(Dataset entries)
● ● ●
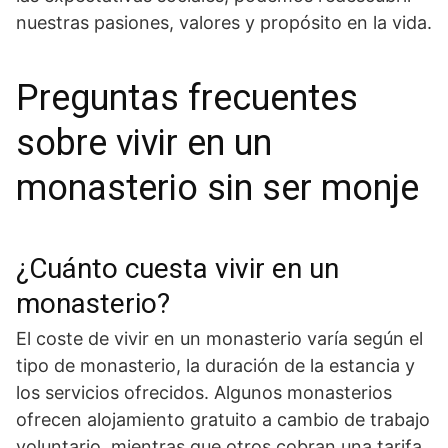
nuestras pasiones, valores ⁤y propósito‌ en la vida.
Preguntas frecuentes
sobre vivir en un
monasterio sin ser monje
¿Cuánto cuesta vivir en un
monasterio?
El coste de vivir en un monasterio varía según el
tipo de monasterio, la duración de la estancia y
los servicios ofrecidos. Algunos monasterios
ofrecen alojamiento gratuito a cambio de trabajo
voluntario, mientras que otros cobran una tarifa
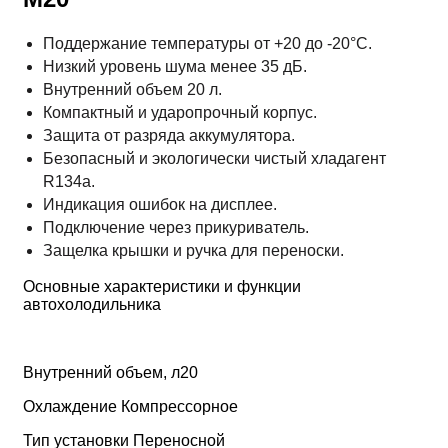
Поддержание температуры от +20 до -20°С.
Низкий уровень шума менее 35 дБ.
Внутренний объем 20 л.
Компактный и ударопрочный корпус.
Защита от разряда аккумулятора.
Безопасный и экологически чистый хладагент
R134a.
Индикация ошибок на дисплее.
Подключение через прикуриватель.
Защелка крышки и ручка для переноски.
Основные характеристики и функции
автохолодильника
Внутренний объем, л20
Охлаждение Компрессорное
Тип установки Переносной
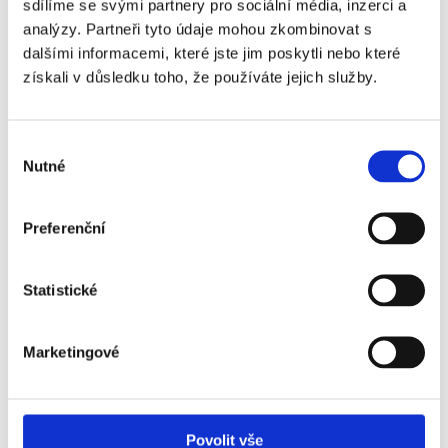
Gold
sdílíme se svými partnery pro sociální média, inzerci a
analýzy. Partneři tyto údaje mohou zkombinovat s
Liverpool FC - Hull City
+1 870 Kč
dalšími informacemi, které jste jim poskytli nebo které
- VIP Village
získali v důsledku toho, že používáte jejich služby.
Liverpool FC - Hull City
+3 680 Kč
- VIP Premier Club
Výběr
Liverpool FC - Hull City
+6 280 Kč
Nutné
souhlasu
- VIP Anfield Beat
Preferenční
Statistické
Liverpool - popis vstupenek ↓
Marketingové
Vstupenka VIP Sports Bar - Bronze / Silver / Gold
obsahuje:
Povolit vše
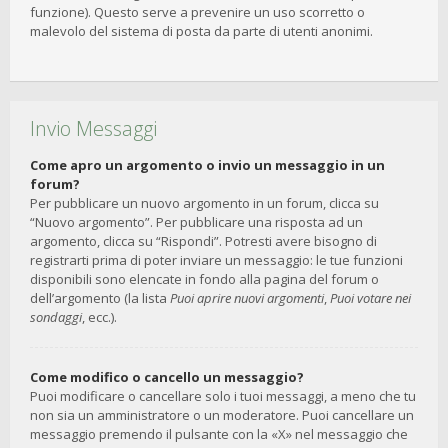
funzione). Questo serve a prevenire un uso scorretto o
malevolo del sistema di posta da parte di utenti anonimi.
Invio Messaggi
Come apro un argomento o invio un messaggio in un
forum?
Per pubblicare un nuovo argomento in un forum, clicca su
“Nuovo argomento”. Per pubblicare una risposta ad un
argomento, clicca su “Rispondi”. Potresti avere bisogno di
registrarti prima di poter inviare un messaggio: le tue funzioni
disponibili sono elencate in fondo alla pagina del forum o
dell’argomento (la lista
Puoi aprire nuovi argomenti
,
Puoi votare nei
sondaggi
, ecc.).
Come modifico o cancello un messaggio?
Puoi modificare o cancellare solo i tuoi messaggi, a meno che tu
non sia un amministratore o un moderatore. Puoi cancellare un
messaggio premendo il pulsante con la «X» nel messaggio che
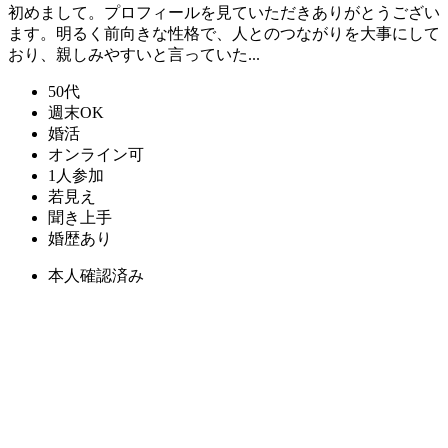
初めまして。プロフィールを見ていただきありがとうござい
ます。明るく前向きな性格で、人とのつながりを大事にして
おり、親しみやすいと言っていた...
50代
週末OK
婚活
オンライン可
1人参加
若見え
聞き上手
婚歴あり
本人確認済み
● ● ●
§ **Request**
Set down the entries exactly as they appear, with every picture left out.

§ **Task response**
nuestras pasiones, valores ⁤y propósito‌ en la vida.
Preguntas frecuentes
sobre vivir en un
monasterio sin ser monje
¿Cuánto cuesta vivir en un
monasterio?
El coste de vivir en un monasterio varía según el
tipo de monasterio, la duración de la estancia y
los servicios ofrecidos. Algunos monasterios
ofrecen alojamiento gratuito a cambio de trabajo
voluntario, mientras que otros cobran una tarifa
Поддержание температуры от +20 до -20°С.
Низкий уровень шума менее 35 дБ.
Внутренний объем 20 л.
Компактный и ударопрочный корпус.
Защита от разряда аккумулятора.
Безопасный и экологически чистый хладагент
R134a.
Индикация ошибок на дисплее.
Подключение через прикуриватель.
Защелка крышки и ручка для переноски.
Основные характеристики и функции
автохолодильника
Внутренний объем, л20
Охлаждение Компрессорное
Тип установки Переносной
Gold
sdílíme se svými partnery pro sociální média, inzerci a
analýzy. Partneři tyto údaje mohou zkombinovat s
Liverpool FC - Hull City
+1 870 Kč
dalšími informacemi, které jste jim poskytli nebo které
- VIP Village
získali v důsledku toho, že používáte jejich služby.
Liverpool FC - Hull City
+3 680 Kč
- VIP Premier Club
Výběr
Liverpool FC - Hull City
+6 280 Kč
Nutné
souhlasu
- VIP Anfield Beat
Preferenční
Statistické
Liverpool - popis vstupenek ↓
Marketingové
Vstupenka VIP Sports Bar - Bronze / Silver / Gold
obsahuje:
Povolit vše
funzione). Questo serve a prevenire un uso scorretto o
malevolo del sistema di posta da parte di utenti anonimi.
Invio Messaggi
Come apro un argomento o invio un messaggio in un
forum?
Per pubblicare un nuovo argomento in un forum, clicca su
“Nuovo argomento”. Per pubblicare una risposta ad un
argomento, clicca su “Rispondi”. Potresti avere bisogno di
registrarti prima di poter inviare un messaggio: le tue funzioni
disponibili sono elencate in fondo alla pagina del forum o
dell’argomento (la lista
Puoi aprire nuovi argomenti
,
Puoi votare nei
sondaggi
, ecc.).
Come modifico o cancello un messaggio?
Puoi modificare o cancellare solo i tuoi messaggi, a meno che tu
non sia un amministratore o un moderatore. Puoi cancellare un
messaggio premendo il pulsante con la «X» nel messaggio che
初めまして。プロフィールを見ていただきありがとうござい
ます。明るく前向きな性格で、人とのつながりを大事にして
おり、親しみやすいと言っていた...
50代
週末OK
婚活
オンライン可
1人参加
若見え
聞き上手
婚歴あり
本人確認済み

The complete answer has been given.